Environmental Protection

EPA Adds Superfund Sites to National Priorities List to Clean Up Contamination

EPA Adds Superfund Sites to National Priorities List to Clean Up Contamination

EPA to add hazardous sites to National Priorities List.

The U.S. Environmental Protection Agency (EPA) is adding hazardous waste sites to the Superfund program’s National Priorities List (NPL).

Superfund, which Congress established in 1980, investigates and cleans up the nation’s most complex, uncontrolled or abandoned hazardous waste sites and converts them into community resources.

The Superfund program is a cornerstone of the work the EPA performs for citizens and communities across the country.

The Superfund law directs EPA to update the NPL annually. Only sites added to the NPL are eligible to receive federal funding for long-term permanent cleanup.

EPA adds sites to the NPL when mismanagement of contamination threatens human health and the environment. EPA typically initiates Superfund involvement at a site because states, tribes or citizens ask for the agency’s help. The agency may also find contamination during its own investigations.

“My goal as Administrator is to restore the Superfund program to its rightful place at the center of the agency’s core mission. Today, we are adding sites to the Superfund National Priorities List to ensure they are cleaned up for the benefit of these communities,” said EPA Administrator Scott Pruitt. “When we clean up these sites, we make communities healthier places to live and clear the way for development and increased economic activity.”

The following sites are being added to the final NPL:
  • The Battery Recycling Company in Bo. Cambalache, Puerto Rico
  • Former Custom Cleaners in Memphis, Tennessee
  • Highway 18 Ground Water in Kermit, Texas
  • Microfab Inc. in Amesbury, Massachusetts
  • Old HWY 275 and N. 288th Street in Valley, Nebraska
  • Post and Lumber Preserving Co. Inc. in Quincy, Florida
  • Saint-Gobain Performance Plastics in Village of Hoosick Falls, New York
  • Former Custom Cleaners in Memphis, Tennessee
  • Newark South Groundwater Plume site in Newark, Delaware
  • Microfab Inc. hazardous waste site in Amesbury, Massachusetts
  • Former battery recycling facility in Arecibo, Puerto
  • Post and Lumber Preserving Co. Inc. Site in Quincy, Florida
  • American Creosote DeRidder in DeRidder, Louisiana
  • Mississippi Phosphate Corporation in Pascagoula, Mississippi
  • Contaminated site, near Highway 18 in Kermit, Texas
  • Saint-Gobain Performance Plastics site in the Village of Hoosick Falls, New York
  • Eagle Industries in Oklahoma City, Oklahoma
Superfund addresses both older and newer sites. At least four of the sites EPA is adding or proposing were in operation within the last two decades. The sites listed today have contamination from a variety of sources, including manufacturing, wood treatment and aircraft maintenance.

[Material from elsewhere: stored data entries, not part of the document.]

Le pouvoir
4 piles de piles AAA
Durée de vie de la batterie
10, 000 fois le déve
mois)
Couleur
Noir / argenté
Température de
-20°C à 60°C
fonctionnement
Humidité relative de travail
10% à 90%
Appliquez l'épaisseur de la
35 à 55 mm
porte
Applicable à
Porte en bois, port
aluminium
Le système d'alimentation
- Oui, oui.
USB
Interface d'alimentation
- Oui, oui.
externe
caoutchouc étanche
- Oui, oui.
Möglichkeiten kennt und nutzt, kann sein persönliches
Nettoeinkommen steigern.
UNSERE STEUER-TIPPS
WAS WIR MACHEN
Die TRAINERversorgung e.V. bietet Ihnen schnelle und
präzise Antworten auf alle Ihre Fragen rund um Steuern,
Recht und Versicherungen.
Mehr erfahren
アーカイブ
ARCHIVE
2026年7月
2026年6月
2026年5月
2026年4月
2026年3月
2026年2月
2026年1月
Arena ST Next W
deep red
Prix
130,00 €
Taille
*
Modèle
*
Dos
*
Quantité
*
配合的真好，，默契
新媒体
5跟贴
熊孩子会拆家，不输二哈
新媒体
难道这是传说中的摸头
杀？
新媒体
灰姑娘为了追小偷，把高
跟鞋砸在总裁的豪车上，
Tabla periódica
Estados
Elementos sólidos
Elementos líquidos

Superfund sites can threaten the health of entire communities. Some groups of people, such as children, pregnant women and the elderly, may be at particular risk. Superfund cleans up or isolates contamination, keeping it away from people and the environment.

Superfund cleanups benefit the health of those who live on or near Superfund sites. Academic research has shown these cleanups reduce birth defects close to a site by as much as 25 percent. Similarly, cleanups involving lead-contaminated soil have contributed to documented reductions in children’s blood-lead levels.

When EPA cleans up a site or a portion of a site, the site is available for beneficial uses. More than 850 Superfund sites nationwide have some type of actual or planned reuse underway.

Cleanups also increase tax revenue and create jobs during and after cleanup. EPA reviewed 458 Superfund sites supporting use or reuse activities. The agency found at the end of fiscal year 2016 that these sites had approximately 4,700 businesses with 131,000 employees and annual sales of more than $34 billion.

Today’s NPL update follows the announcement of the Superfund Task Force recommendations to improve the Superfund program.

On July 25, 2017 Administrator Pruitt accepted recommendations from the EPA task force established on May 22, 2017 to revitalize the Superfund program.

The task force’s recommendations focused on five overarching goals: expediting cleanup and remediation, reinvigorating cleanup and reuse efforts by potentially responsible parties, encouraging private investment to facilitate cleanup and reuse, promoting redevelopment and community revitalization and engaging with partners and stakeholders.

Work to prioritize and reinvigorate the program by the task force has begun and will continue.